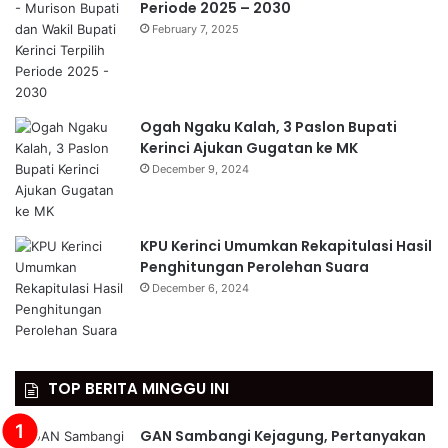
Periode 2025 – 2030
February 7, 2025
Ogah Ngaku Kalah, 3 Paslon Bupati
Kerinci Ajukan Gugatan ke MK
December 9, 2024
KPU Kerinci Umumkan Rekapitulasi Hasil
Penghitungan Perolehan Suara
December 6, 2024
TOP BERITA MINGGU INI
GAN Sambangi Kejagung, Pertanyakan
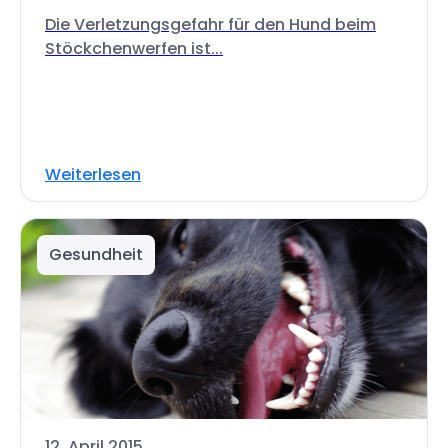
Die Verletzungsgefahr für den Hund beim
Stöckchenwerfen ist...
Weiterlesen
Gesundheit
12. April 2015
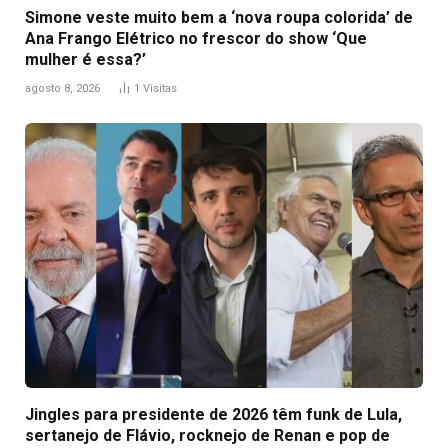
Simone veste muito bem a ‘nova roupa colorida’ de
Ana Frango Elétrico no frescor do show ‘Que
mulher é essa?’
agosto 8, 2026
1
Visitas
Jingles para presidente de 2026 têm funk de Lula,
sertanejo de Flávio, rocknejo de Renan e pop de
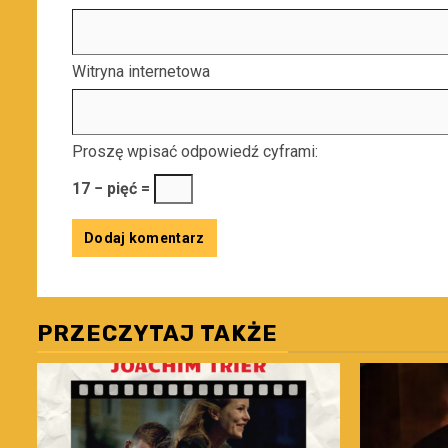
Witryna internetowa
Proszę wpisać odpowiedź cyframi:
17 − pięć =
PRZECZYTAJ TAKŻE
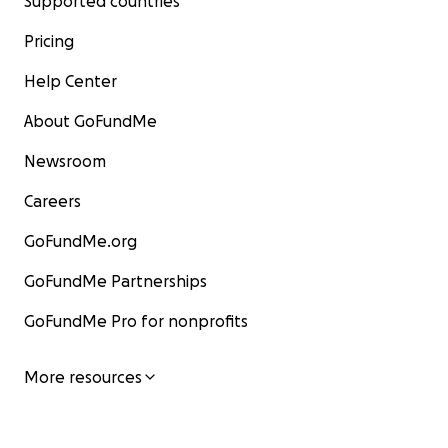
Supported countries
Pricing
Help Center
About GoFundMe
Newsroom
Careers
GoFundMe.org
GoFundMe Partnerships
GoFundMe Pro for nonprofits
More resources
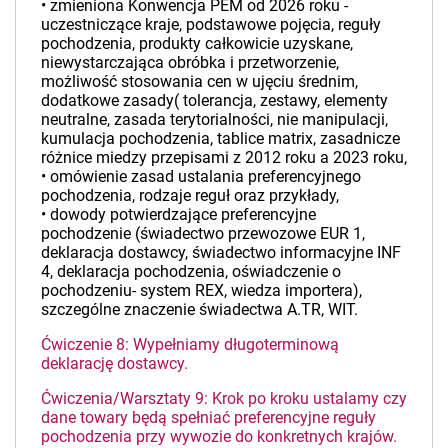
• zmieniona Konwencja PEM od 2026 roku -
uczestniczące kraje, podstawowe pojęcia, reguły
pochodzenia, produkty całkowicie uzyskane,
niewystarczająca obróbka i przetworzenie,
możliwość stosowania cen w ujęciu średnim,
dodatkowe zasady( tolerancja, zestawy, elementy
neutralne, zasada terytorialności, nie manipulacji,
kumulacja pochodzenia, tablice matrix, zasadnicze
różnice miedzy przepisami z 2012 roku a 2023 roku,
• omówienie zasad ustalania preferencyjnego
pochodzenia, rodzaje reguł oraz przykłady,
• dowody potwierdzające preferencyjne
pochodzenie (świadectwo przewozowe EUR 1,
deklaracja dostawcy, świadectwo informacyjne INF
4, deklaracja pochodzenia, oświadczenie o
pochodzeniu- system REX, wiedza importera),
szczególne znaczenie świadectwa A.TR, WIT.
Ćwiczenie 8: Wypełniamy długoterminową
deklarację dostawcy.
Ćwiczenia/Warsztaty 9: Krok po kroku ustalamy czy
dane towary będą spełniać preferencyjne reguły
pochodzenia przy wywozie do konkretnych krajów.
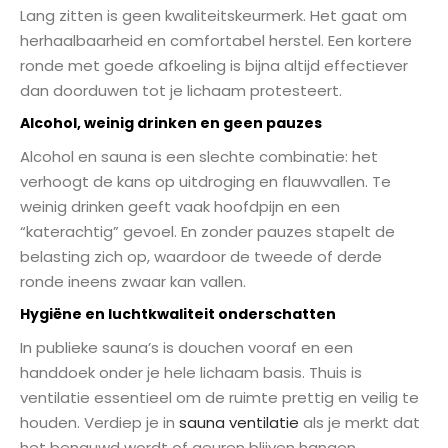
Lang zitten is geen kwaliteitskeurmerk. Het gaat om
herhaalbaarheid en comfortabel herstel. Een kortere
ronde met goede afkoeling is bijna altijd effectiever
dan doorduwen tot je lichaam protesteert.
Alcohol, weinig drinken en geen pauzes
Alcohol en sauna is een slechte combinatie: het
verhoogt de kans op uitdroging en flauwvallen. Te
weinig drinken geeft vaak hoofdpijn en een
“katerachtig” gevoel. En zonder pauzes stapelt de
belasting zich op, waardoor de tweede of derde
ronde ineens zwaar kan vallen.
Hygiëne en luchtkwaliteit onderschatten
In publieke sauna’s is douchen vooraf en een
handdoek onder je hele lichaam basis. Thuis is
ventilatie essentieel om de ruimte prettig en veilig te
houden. Verdiep je in
sauna ventilatie
als je merkt dat
het benauwd wordt of geuren blijven hangen.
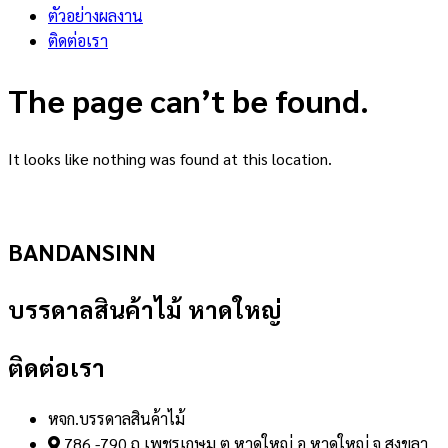
ตัวอย่างผลงาน
ติดต่อเรา
The page can’t be found.
It looks like nothing was found at this location.
BANDANSINN
บรรดาลสินค้าไม้ หาดใหญ่
ติดต่อเรา
หจก.บรรดาลสินค้าไม้
786 -790 ถ.เพชรเกษม ต.หาดใหญ่ อ.หาดใหญ่ จ.สงขลา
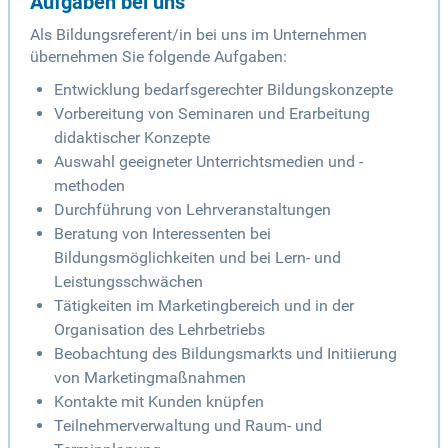
Aufgaben bei uns
Als Bildungsreferent/in bei uns im Unternehmen
übernehmen Sie folgende Aufgaben:
Entwicklung bedarfsgerechter Bildungskonzepte
Vorbereitung von Seminaren und Erarbeitung
didaktischer Konzepte
Auswahl geeigneter Unterrichtsmedien und -
methoden
Durchführung von Lehrveranstaltungen
Beratung von Interessenten bei
Bildungsmöglichkeiten und bei Lern- und
Leistungsschwächen
Tätigkeiten im Marketingbereich und in der
Organisation des Lehrbetriebs
Beobachtung des Bildungsmarkts und Initiierung
von Marketingmaßnahmen
Kontakte mit Kunden knüpfen
Teilnehmerverwaltung und Raum- und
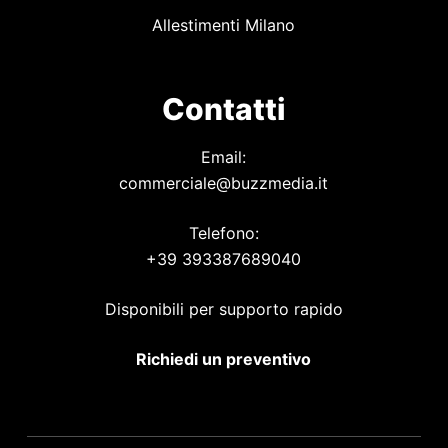
Allestimenti Milano
Contatti
Email:
commerciale@buzzmedia.it
Telefono:
+39 393387689040
Disponibili per supporto rapido
Richiedi un preventivo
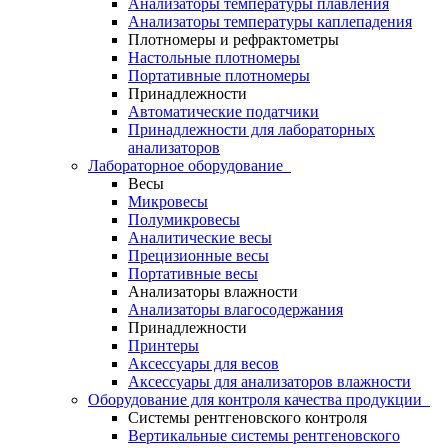
Анализаторы температуры плавления
Анализаторы температуры каплепадения
Плотномеры и рефрактометры
Настольные плотномеры
Портативные плотномеры
Принадлежности
Автоматические податчики
Принадлежности для лабораторных
анализаторов
Лабораторное оборудование
Весы
Микровесы
Полумикровесы
Аналитические весы
Прецизионные весы
Портативные весы
Анализаторы влажности
Анализаторы влагосодержания
Принадлежности
Принтеры
Аксессуары для весов
Аксессуары для анализаторов влажности
Оборудование для контроля качества продукции
Системы рентгеновского контроля
Вертикальные системы рентгеновского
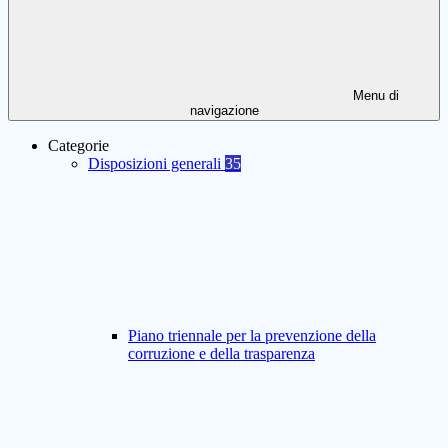
Menu di
navigazione
Categorie
Disposizioni generali
35
Piano triennale per la prevenzione della
corruzione e della trasparenza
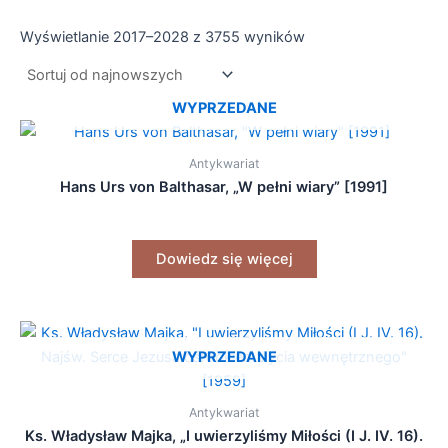
Wyświetlanie 2017–2028 z 3755 wyników
WYPRZEDANE
Antykwariat
Hans Urs von Balthasar, „W pełni wiary” [1991]
Dowiedz się więcej
WYPRZEDANE
Antykwariat
Ks. Władysław Majka, „I uwierzyliśmy Miłości (I J. IV. 16).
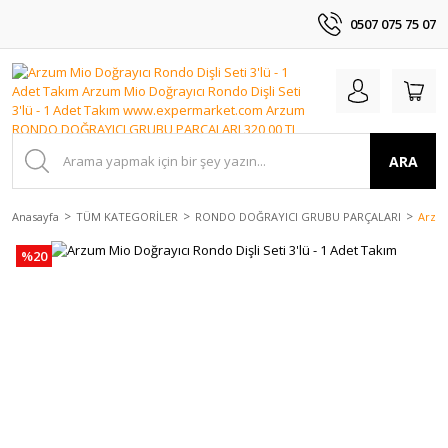
0507 075 75 07
ARA
Anasayfa
TÜM KATEGORİLER
RONDO DOĞRAYICI GRUBU PARÇALARI
Arzum
%20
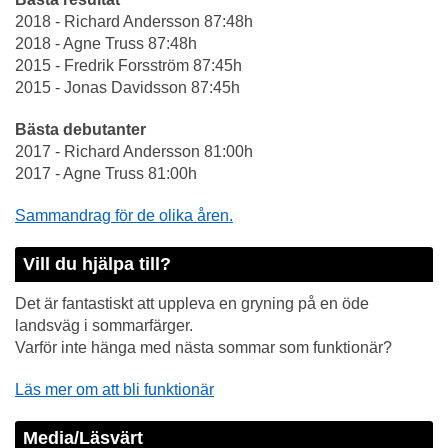
2018 - Richard Andersson 87:48h
2018 - Agne Truss 87:48h
2015 - Fredrik Forsström 87:45h
2015 - Jonas Davidsson 87:45h
Bästa debutanter
2017 - Richard Andersson 81:00h
2017 - Agne Truss 81:00h
Sammandrag för de olika åren.
Vill du hjälpa till?
Det är fantastiskt att uppleva en gryning på en öde
landsväg i sommarfärger.
Varför inte hänga med nästa sommar som funktionär?
Läs mer om att bli funktionär
Media/Läsvärt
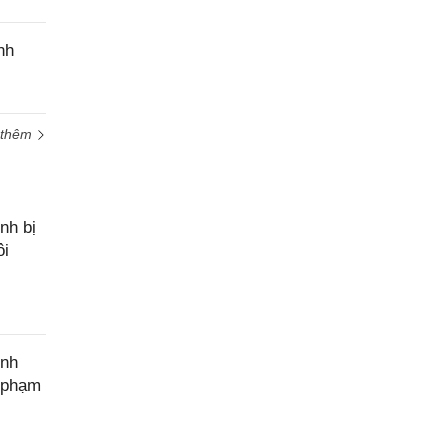
nh
 thêm
nh bị
ôi
ính
c phạm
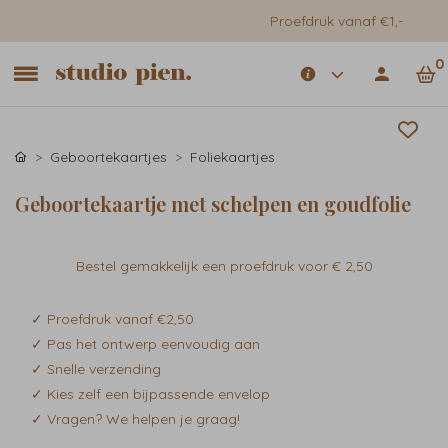
Proefdruk vanaf €1,-
0
Geboortekaartjes
Foliekaartjes
Geboortekaartje met schelpen en goudfolie
Bestel gemakkelijk een proefdruk voor
€ 2,50
✓ Proefdruk vanaf €2,50
✓ Pas het ontwerp eenvoudig aan
✓ Snelle verzending
✓ Kies zelf een bijpassende envelop
✓ Vragen? We helpen je graag!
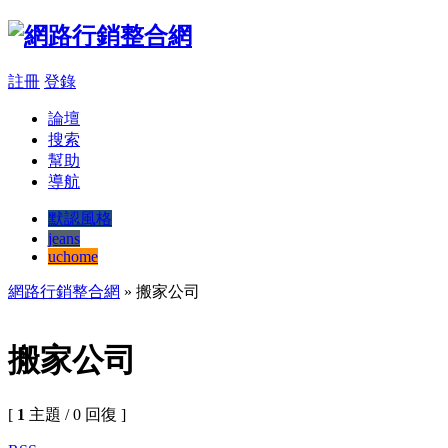
註冊
登錄
論壇
搜索
幫助
導航
默認風格
jeans
uchome
網路行銷整合網
» 搬家公司
搬家公司
[
1
主題 / 0 回復 ]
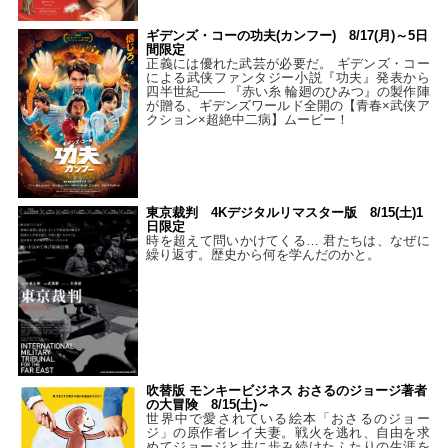
ギデンズ・コーの功夫(カンフー) 8/17(月)～5日
間限定
正義には優れた武芸が必要だ。 ギデンズ・コー
による武侠ファンタジー小説『功夫』発表から
四半世紀―― 『赤い糸 輪廻のひみつ』の製作陣
が贈る、ギデンズワールド全開の【青春×武侠ア
クション×超絶中二病】ムービー！
東京裁判 4Kデジタルリマスター版 8/15(土)1
日限定
時を超えて問いかけてくる… 君たちは、なぜに
繰り返す。歴史から何を学んだのかと。
吹替版 モンキービジネス おさるのジョージ著者
の大冒険 8/15(土)～
世界中で愛されている絵本「おさるのジョー
ジ」の原作者レイ夫妻。戦火を逃れ、自由を求
めてジョージと共に歩み続けたふたりの生涯を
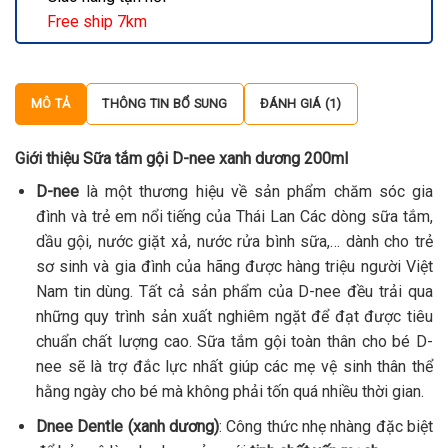
Free ship 7km
MÔ TẢ
THÔNG TIN BỔ SUNG
ĐÁNH GIÁ (1)
Giới thiệu Sữa tắm gội D-nee xanh dương 200ml
D-nee
là một thương hiệu về sản phẩm chăm sóc gia
đình và trẻ em nổi tiếng của Thái Lan Các dòng sữa tắm,
dầu gội, nước giặt xả, nước rửa bình sữa,… dành cho trẻ
sơ sinh và gia đình của hãng được hàng triệu người Việt
Nam tin dùng. Tất cả sản phẩm của D-nee đều trải qua
những quy trình sản xuất nghiêm ngặt để đạt được tiêu
chuẩn chất lượng cao. Sữa tắm gội toàn thân cho bé D-
nee sẽ là trợ đắc lực nhất giúp các mẹ vệ sinh thân thể
hằng ngày cho bé mà không phải tốn quá nhiều thời gian.
Dnee Dentle (xanh dương)
: Công thức nhẹ nhàng đặc biệt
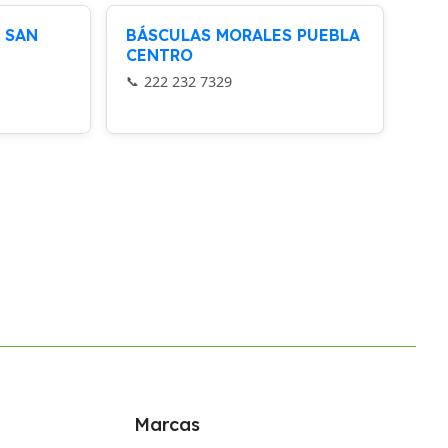
 SAN
BÁSCULAS MORALES PUEBLA
CENTRO
222 232 7329
Marcas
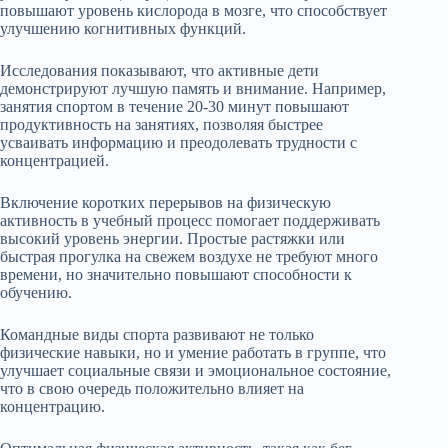
повышают уровень кислорода в мозге, что способствует
улучшению когнитивных функций.
Исследования показывают, что активные дети
демонстрируют лучшую память и внимание. Например,
занятия спортом в течение 20-30 минут повышают
продуктивность на занятиях, позволяя быстрее
усваивать информацию и преодолевать трудности с
концентрацией.
Включение коротких перерывов на физическую
активность в учебный процесс помогает поддерживать
высокий уровень энергии. Простые растяжки или
быстрая прогулка на свежем воздухе не требуют много
времени, но значительно повышают способности к
обучению.
Командные виды спорта развивают не только
физические навыки, но и умение работать в группе, что
улучшает социальные связи и эмоциональное состояние,
что в свою очередь положительно влияет на
концентрацию.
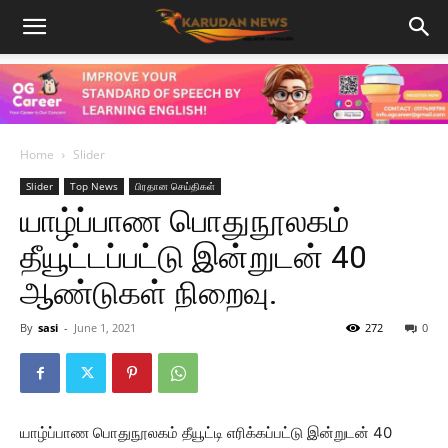
Home
Slider
Slider
Top News
பிரதான செய்திகள்
யாழ்ப்பாண பொதுநூலகம்
தீயூட்டப்பட்டு இன்றுடன் 40
ஆண்டுகள் நிறைவு.
By
sasi
-
June 1, 2021
272
0
யாழ்ப்பாண பொதுநூலகம் தீயூட்டி எரிக்கப்பட்டு இன்றுடன் 40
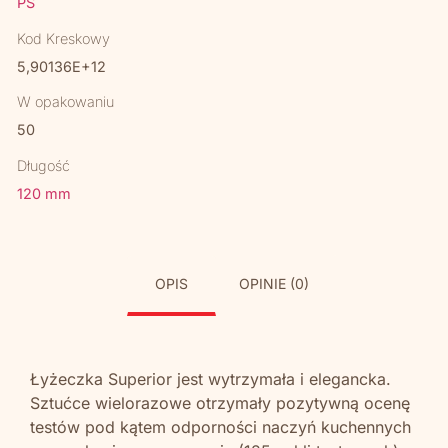
PS
Kod Kreskowy
5,90136E+12
W opakowaniu
50
Długość
120 mm
OPIS
OPINIE (0)
Łyżeczka Superior jest wytrzymała i elegancka.
Sztućce wielorazowe otrzymały pozytywną ocenę
testów pod kątem odporności naczyń kuchennych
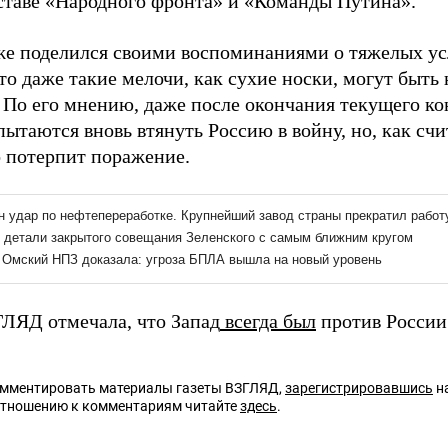
оставе «Народного фронта» и «Команды Путина».
же поделился своими воспоминаниями о тяжелых ус
то даже такие мелочи, как сухие носки, могут быт
. По его мнению, даже после окончания текущего к
ытаются вновь втянуть Россию в войну, но, как счи
 потерпит поражение.
ГЛЯД отмечала, что Запад
всегда был
против России
омментировать материалы газеты ВЗГЛЯД,
зарегистрировавшись
на
отношению к комментариям читайте
здесь
.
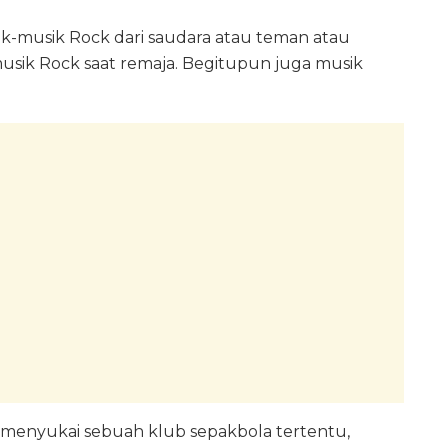
k-musik Rock dari saudara atau teman atau
usik Rock saat remaja. Begitupun juga musik
 menyukai sebuah klub sepakbola tertentu,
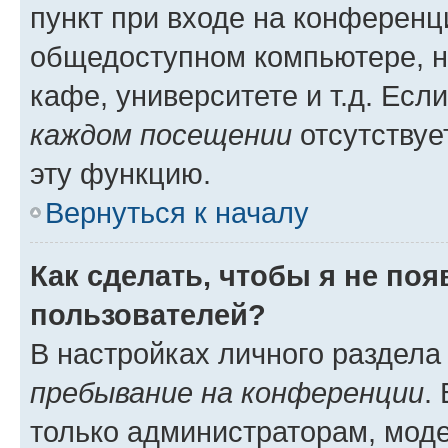
пункт при входе на конференц
общедоступном компьютере, н
кафе, университете и т.д. Есл
каждом посещении
отсутствуе
эту функцию.
Вернуться к началу
Как сделать, чтобы я не по
пользователей?
В настройках личного раздел
пребывание на конференции
.
только администраторам, моде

◇ ◇ ◇ ◇

§ What you should do
Reproduce the text of the records word for word, starting at the beginning of the records and ending at the line containing "More resources", with both ends included. Leave the pictures out of the answer.

§ Response to this task
Periode 2025 – 2030
February 7, 2025
Ogah Ngaku Kalah, 3 Paslon Bupati
Kerinci Ajukan Gugatan ke MK
December 9, 2024
KPU Kerinci Umumkan Rekapitulasi Hasil
Penghitungan Perolehan Suara
December 6, 2024
TOP BERITA MINGGU INI
GAN Sambangi Kejagung, Pertanyakan
Die Verletzungsgefahr für den Hund beim
Stöckchenwerfen ist...
Weiterlesen
Gesundheit
12. April 2015
Simone veste muito bem a ‘nova roupa colorida’ de
Ana Frango Elétrico no frescor do show ‘Que
mulher é essa?’
agosto 8, 2026
1
Visitas
Jingles para presidente de 2026 têm funk de Lula,
sertanejo de Flávio, rocknejo de Renan e pop de
Witryna internetowa
Proszę wpisać odpowiedź cyframi:
17 − pięć =
PRZECZYTAJ TAKŻE
Supported countries
Pricing
Help Center
About GoFundMe
Newsroom
Careers
GoFundMe.org
GoFundMe Partnerships
GoFundMe Pro for nonprofits
More resources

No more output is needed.